PROBLEM STATEMENT — At the line that includes "1. **User Experience", begin writing out the entries below exactly, and continue through the last line without adding anything.
[[ EXTRACTED RECORDS, beginning ]]
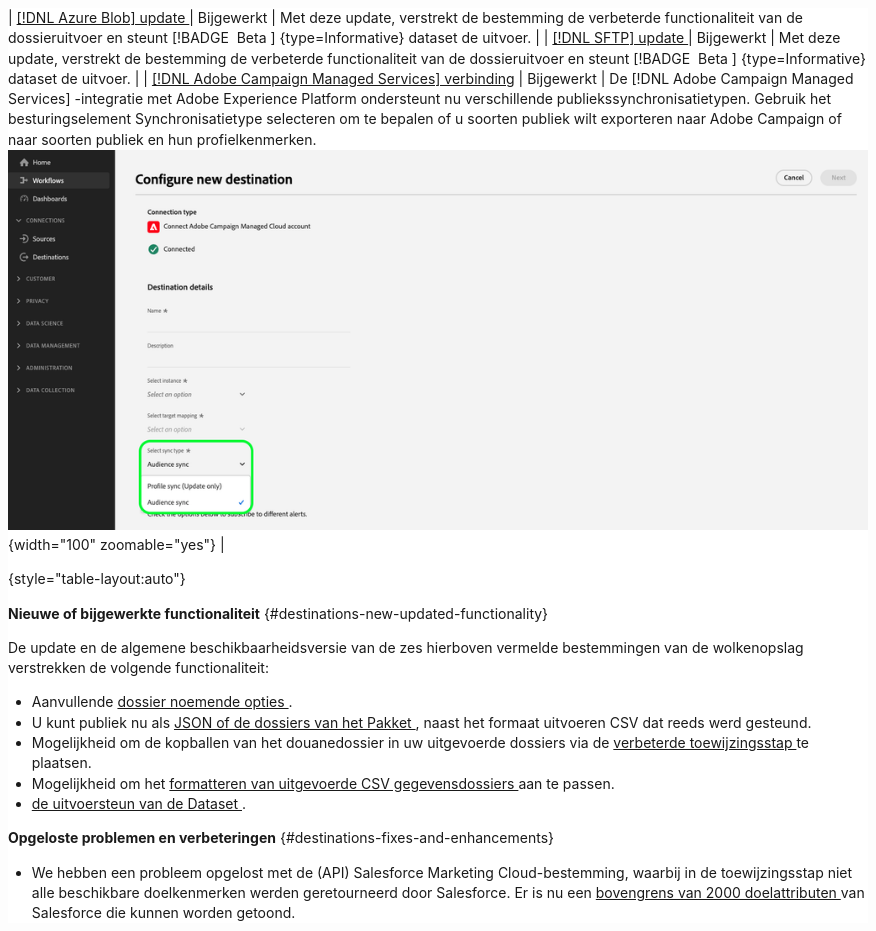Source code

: | [[!DNL Azure Blob]  update ](../../destinations/catalog/cloud-storage/azure-blob.md#changelog) | Bijgewerkt | Met deze update, verstrekt de bestemming de verbeterde functionaliteit van de dossieruitvoer en steunt [!BADGE &#x200B; Beta &#x200B;] {type=Informative} dataset de uitvoer. |
| [[!DNL SFTP]  update ](../../destinations/catalog/cloud-storage/sftp.md#changelog) | Bijgewerkt | Met deze update, verstrekt de bestemming de verbeterde functionaliteit van de dossieruitvoer en steunt [!BADGE &#x200B; Beta &#x200B;] {type=Informative} dataset de uitvoer. |
| [[!DNL Adobe Campaign Managed Services] verbinding](../../destinations/catalog/email-marketing/adobe-campaign-managed-services.md) | Bijgewerkt | De [!DNL Adobe Campaign Managed Services] -integratie met Adobe Experience Platform ondersteunt nu verschillende publiekssynchronisatietypen. Gebruik het besturingselement Synchronisatietype selecteren om te bepalen of u soorten publiek wilt exporteren naar Adobe Campaign of naar soorten publiek en hun profielkenmerken. <br> ![ de Nieuwe Uitgezochte geselecteerde geselecteerde selecteur van het synchronisatietype benadrukte.](/help/release-notes/2023/assets/acms-destination-export-type.png " Nieuwe Uitgezochte benadrukte uitgezochte selecteur van het synchronisatietype."){width="100" zoomable="yes"} |

{style="table-layout:auto"}

**Nieuwe of bijgewerkte functionaliteit** {#destinations-new-updated-functionality}

De update en de algemene beschikbaarheidsversie van de zes hierboven vermelde bestemmingen van de wolkenopslag verstrekken de volgende functionaliteit:

- Aanvullende [ dossier noemende opties ](/help/destinations/ui/activate-batch-profile-destinations.md#scheduling).
- U kunt publiek nu als [ JSON of de dossiers van het Pakket ](/help/destinations/ui/activate-batch-profile-destinations.md#supported-file-formats-export), naast het formaat uitvoeren CSV dat reeds werd gesteund.
- Mogelijkheid om de kopballen van het douanedossier in uw uitgevoerde dossiers via de [ verbeterde toewijzingsstap ](/help/destinations/ui/activate-batch-profile-destinations.md#mapping) te plaatsen.
- Mogelijkheid om het [ formatteren van uitgevoerde CSV gegevensdossiers ](/help/destinations/ui/batch-destinations-file-formatting-options.md) aan te passen.
- [ de uitvoersteun van de Dataset ](/help/destinations/ui/export-datasets.md).


**Opgeloste problemen en verbeteringen** {#destinations-fixes-and-enhancements}

- We hebben een probleem opgelost met de (API) Salesforce Marketing Cloud-bestemming, waarbij in de toewijzingsstap niet alle beschikbare doelkenmerken werden geretourneerd door Salesforce. Er is nu een [ bovengrens van 2000 doelattributen ](/help/destinations/catalog/email-marketing/salesforce-marketing-cloud-exact-target.md#mapping-considerations-example) van Salesforce die kunnen worden getoond.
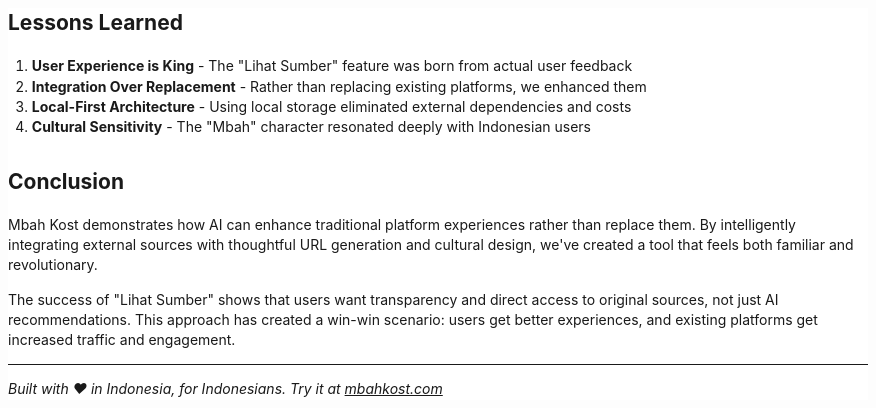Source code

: ## Lessons Learned

1. **User Experience is King** - The "Lihat Sumber" feature was born from actual user feedback
2. **Integration Over Replacement** - Rather than replacing existing platforms, we enhanced them
3. **Local-First Architecture** - Using local storage eliminated external dependencies and costs
4. **Cultural Sensitivity** - The "Mbah" character resonated deeply with Indonesian users

## Conclusion

Mbah Kost demonstrates how AI can enhance traditional platform experiences rather than replace them. By intelligently integrating external sources with thoughtful URL generation and cultural design, we've created a tool that feels both familiar and revolutionary.

The success of "Lihat Sumber" shows that users want transparency and direct access to original sources, not just AI recommendations. This approach has created a win-win scenario: users get better experiences, and existing platforms get increased traffic and engagement.

---

*Built with ❤️ in Indonesia, for Indonesians. Try it at [mbahkost.com](https://mbahkost.com)*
[[ EXTRACTED RECORDS, end ]]
TASK SOLUTION —
1. **User Experience is King** - The "Lihat Sumber" feature was born from actual user feedback
2. **Integration Over Replacement** - Rather than replacing existing platforms, we enhanced them
3. **Local-First Architecture** - Using local storage eliminated external dependencies and costs
4. **Cultural Sensitivity** - The "Mbah" character resonated deeply with Indonesian users

## Conclusion

Mbah Kost demonstrates how AI can enhance traditional platform experiences rather than replace them. By intelligently integrating external sources with thoughtful URL generation and cultural design, we've created a tool that feels both familiar and revolutionary.

The success of "Lihat Sumber" shows that users want transparency and direct access to original sources, not just AI recommendations. This approach has created a win-win scenario: users get better experiences, and existing platforms get increased traffic and engagement.

---

*Built with ❤️ in Indonesia, for Indonesians. Try it at [mbahkost.com](https://mbahkost.com)*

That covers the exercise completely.